The study, “Correlation of Serum Creatine Kinase Level With Pulmonary Function in Duchenne Muscular Dystrophy,” was published in the journal Annals of Rehabilitation Medicine.
Increased CK levels are a hallmark of muscle damage. In Duchenne patients, CK levels are significantly increased above the normal range (10 to 100 times the normal level since birth).
Most boys with DMD suffer from respiratory failure because their lungs lose function as their disease progresses. The objective of this study was to investigate whether increased CK levels may help predict loss of lung function in people with Duchenne.
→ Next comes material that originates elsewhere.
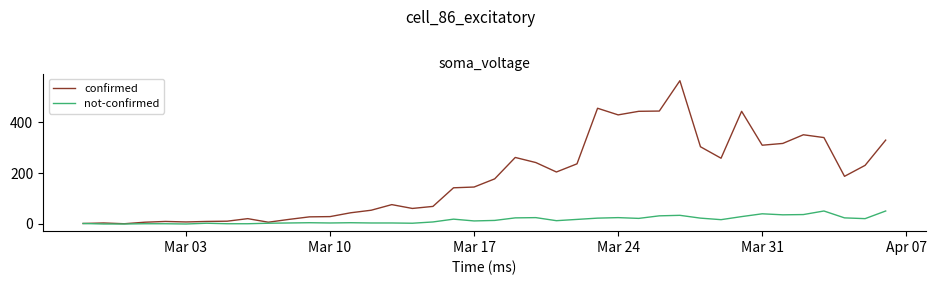

At how many categories does at least one series exceed 123?

22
Researchers analyzed the medical record data of 185 DMD patients with a mean age of 18.8 years who had been admitted to the Department of Rehabilitation Medicine, Gangnam Severance Hospital in South Korea, from Jan. 1, 1999, to March 31, 2015. Most of the patients had been monitored for years.
Data collected included age, height, weight, body mass index, and analysis of lung function, including tests for forced vital capacity (FVC), peak cough flow, maximal expiratory pressure (MEP), and maximal inspiratory pressure (MIP). The team also assessed laboratory measurements such as blood levels of CK and other muscular proteins.
The analysis showed that DMD patients had increased CK levels of a maximum 46.7 times higher than normal, even among the oldest patients. Blood CK levels were strongly associated with FVC, MIP, and MEP.
“The serum CK activities were elevated above normal even in the oldest DMD group,” researchers wrote. “Therefore, CK is a reliable screening test even in patients with advanced DMD. … Thus, serum CK is a strong predictor for pulmonary function in patients with DMD.”
“Further studies are needed to clarify whether serum CK has an impact on pulmonary function so that pharmacological and newly developed genetic interventions can be assessed,” they added.
DMD is characterized by mutations in the gene encoding dystrophin, a protein that plays a major role in keeping the muscles intact. When the gene is mutated, the protein is deficient and muscle cells cannot work properly. In turn, muscle cell movement triggers inflammation, which gradually destroys these cells. One in 5,000 boys is affected by this condition.